BEGIN

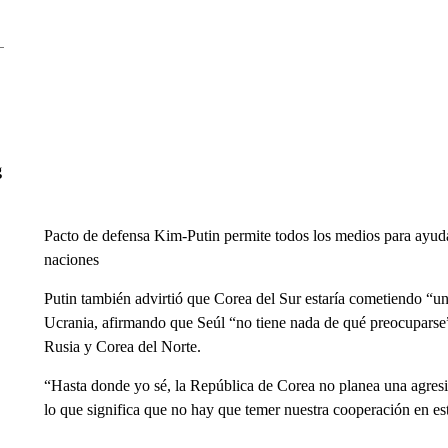
g
Pacto de defensa Kim-Putin permite todos los medios para ayuda
naciones
Putin también advirtió que Corea del Sur estaría cometiendo “un
Ucrania, afirmando que Seúl “no tiene nada de qué preocuparse”
Rusia y Corea del Norte.
“Hasta donde yo sé, la República de Corea no planea una agres
lo que significa que no hay que temer nuestra cooperación en est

END

» About this exercise: Please reproduce every record exactly as written, excluding the pictures.

» Answer to this exercise:
g
Pacto de defensa Kim-Putin permite todos los medios para ayuda
naciones
Putin también advirtió que Corea del Sur estaría cometiendo “un
Ucrania, afirmando que Seúl “no tiene nada de qué preocuparse”
Rusia y Corea del Norte.
“Hasta donde yo sé, la República de Corea no planea una agres
lo que significa que no hay que temer nuestra cooperación en est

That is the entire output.